SupprimerOui, tu as parfaitement raison. Le terme un peu (trop) vague de « circonstances » ne renvoyait pas seulement aux opportunités et au rapport de forces, mais aussi aux objectifs de l'opération (les premières dépendant dans une certaine mesure des seconds). Sur la typologie, le seul vrai travail est celui de Warner, que j'avais un peu discuté dans un billet précédent. A mon avis, il ne couvre pas tous les cas de figure. Et puis, il y a aussi la question essentielle des différents buts de guerre (dans le sens où, au-dessus de l'objectif militaire, il y a un objectif social).
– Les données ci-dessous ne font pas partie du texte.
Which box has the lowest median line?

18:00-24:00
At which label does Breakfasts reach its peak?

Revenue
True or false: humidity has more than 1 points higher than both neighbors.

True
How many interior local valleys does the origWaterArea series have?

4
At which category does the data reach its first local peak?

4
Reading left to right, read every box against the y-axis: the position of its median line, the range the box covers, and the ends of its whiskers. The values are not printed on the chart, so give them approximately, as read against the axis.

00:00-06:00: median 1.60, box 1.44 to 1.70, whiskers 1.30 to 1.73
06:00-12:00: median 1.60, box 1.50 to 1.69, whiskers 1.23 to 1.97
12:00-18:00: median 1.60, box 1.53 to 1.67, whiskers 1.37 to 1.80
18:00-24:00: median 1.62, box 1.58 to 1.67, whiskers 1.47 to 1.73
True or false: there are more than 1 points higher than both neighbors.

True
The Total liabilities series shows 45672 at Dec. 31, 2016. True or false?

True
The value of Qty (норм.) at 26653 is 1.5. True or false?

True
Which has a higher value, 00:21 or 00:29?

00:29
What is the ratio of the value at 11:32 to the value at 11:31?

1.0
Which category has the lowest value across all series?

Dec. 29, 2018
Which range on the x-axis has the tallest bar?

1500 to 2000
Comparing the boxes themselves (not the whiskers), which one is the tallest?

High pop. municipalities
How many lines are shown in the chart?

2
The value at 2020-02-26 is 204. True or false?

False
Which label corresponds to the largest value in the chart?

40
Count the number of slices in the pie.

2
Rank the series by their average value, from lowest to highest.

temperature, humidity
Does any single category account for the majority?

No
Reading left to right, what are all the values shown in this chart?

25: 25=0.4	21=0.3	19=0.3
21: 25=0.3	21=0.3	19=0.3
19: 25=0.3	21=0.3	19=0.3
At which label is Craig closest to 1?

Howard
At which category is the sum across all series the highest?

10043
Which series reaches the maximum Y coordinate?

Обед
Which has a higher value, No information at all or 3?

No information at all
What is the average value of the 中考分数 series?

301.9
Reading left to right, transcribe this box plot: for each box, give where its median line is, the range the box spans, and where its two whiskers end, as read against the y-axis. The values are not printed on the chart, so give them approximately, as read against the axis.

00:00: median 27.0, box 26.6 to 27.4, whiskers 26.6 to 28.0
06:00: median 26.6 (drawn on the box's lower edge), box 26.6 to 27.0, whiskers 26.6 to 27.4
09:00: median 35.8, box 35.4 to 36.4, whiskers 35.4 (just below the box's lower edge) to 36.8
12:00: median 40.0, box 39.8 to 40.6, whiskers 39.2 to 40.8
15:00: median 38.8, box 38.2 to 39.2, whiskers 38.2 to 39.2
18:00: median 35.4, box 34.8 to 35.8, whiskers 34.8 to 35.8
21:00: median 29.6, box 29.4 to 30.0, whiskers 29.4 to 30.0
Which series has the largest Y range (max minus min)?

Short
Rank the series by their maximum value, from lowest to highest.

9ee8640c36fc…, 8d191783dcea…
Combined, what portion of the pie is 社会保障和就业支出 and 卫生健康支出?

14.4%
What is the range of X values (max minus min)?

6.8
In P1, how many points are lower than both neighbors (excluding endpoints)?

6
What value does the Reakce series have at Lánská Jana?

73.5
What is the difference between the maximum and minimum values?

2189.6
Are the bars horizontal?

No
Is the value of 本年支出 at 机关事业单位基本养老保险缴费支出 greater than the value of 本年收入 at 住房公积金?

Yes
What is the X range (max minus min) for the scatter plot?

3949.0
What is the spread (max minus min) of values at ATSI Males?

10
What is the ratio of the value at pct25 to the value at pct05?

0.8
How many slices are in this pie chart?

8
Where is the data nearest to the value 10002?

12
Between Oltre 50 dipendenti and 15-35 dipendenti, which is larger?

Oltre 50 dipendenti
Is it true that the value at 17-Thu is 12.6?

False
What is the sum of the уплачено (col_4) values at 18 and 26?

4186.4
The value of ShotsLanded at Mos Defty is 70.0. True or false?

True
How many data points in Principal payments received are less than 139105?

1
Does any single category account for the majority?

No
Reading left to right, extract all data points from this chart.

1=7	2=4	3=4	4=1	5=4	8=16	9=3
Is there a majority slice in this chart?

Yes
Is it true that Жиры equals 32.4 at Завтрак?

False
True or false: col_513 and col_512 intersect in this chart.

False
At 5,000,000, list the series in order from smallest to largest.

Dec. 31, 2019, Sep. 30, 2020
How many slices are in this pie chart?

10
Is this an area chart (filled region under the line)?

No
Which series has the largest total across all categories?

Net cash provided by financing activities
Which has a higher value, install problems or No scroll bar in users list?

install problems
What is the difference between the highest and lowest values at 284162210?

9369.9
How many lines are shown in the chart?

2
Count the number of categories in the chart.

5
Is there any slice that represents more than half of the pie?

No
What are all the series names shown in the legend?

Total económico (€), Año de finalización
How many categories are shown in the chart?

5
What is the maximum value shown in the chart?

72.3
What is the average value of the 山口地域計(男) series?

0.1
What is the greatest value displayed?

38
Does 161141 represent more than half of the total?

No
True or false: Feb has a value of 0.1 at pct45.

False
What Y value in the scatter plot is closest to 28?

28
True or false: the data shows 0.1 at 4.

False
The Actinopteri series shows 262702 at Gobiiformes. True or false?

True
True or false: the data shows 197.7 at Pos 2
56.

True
Là aussi, j'ai des biscuits, mais il faut bien que je préserve un peu de suspense...
SupprimerTrès beau travail !
RépondreSupprimerAlain Testart, qui focalisait beaucoup de ses observations sur les Aranda (mais pas seulement) et pour qui la notion de dépendance était fondamentale, disait toujours que les Aborigènes ne faisaient pas de prisonniers, ils tuaient leurs adversaires (le prix de la liberté !). Il y avait donc des morts (violentes) ; mais ton travail va plus loin.
Je remarque que la carte montre une densité beaucoup plus forte des occurrences de combat dans des zones qui me semblent être très riches (en eau, gibier, plantes, etc.), et faible dans les zones désertiques (désert de l'ouest), mais plus violentes dans ces régions. Est-ce une illusion (statistique) ou une réalité qui expliquerait en partie tes observations. Cela dit, cela ne joue aucunement sur ta conclusion générale.
Penser que les chasseurs cueilleurs sont "pacifiques" par nature c’est, vieille illusion, penser que les Sauvages sont nécessairement bons.
Merci Momo pour le compliment !
SupprimerSur le fait que les Aborigènes ne faisaient pas de prisonniers, cela transparaît par la négative de toutes les données : personne ne mentionne jamais l'existence de prisonniers – il arrivait que les femmes soient appropriées, mais dans ce cas, elles étaient épousées et ipso facto adoptées. Sur l'achèvement des blessés, les sources sont tout de même très discrètes. Je crois que j'en ai trois, pas plus, pour tout le continent (dont Pelletier).
Sur la différence entre le désert et le reste, franchement, je pense qu'on a beaucoup trop peu de données pour conclure. Un des deux massacres de désert, souvent cité (il est rapporté par Ted Strehlow, un ethnologue professionnel) semble extrêmement douteux. Bref, à mon avis, il ne faut pas pressurer les données plus qu'elles ne peuvent l'être, et je m'en tiendrai donc à une très prudente réserve sur ce point.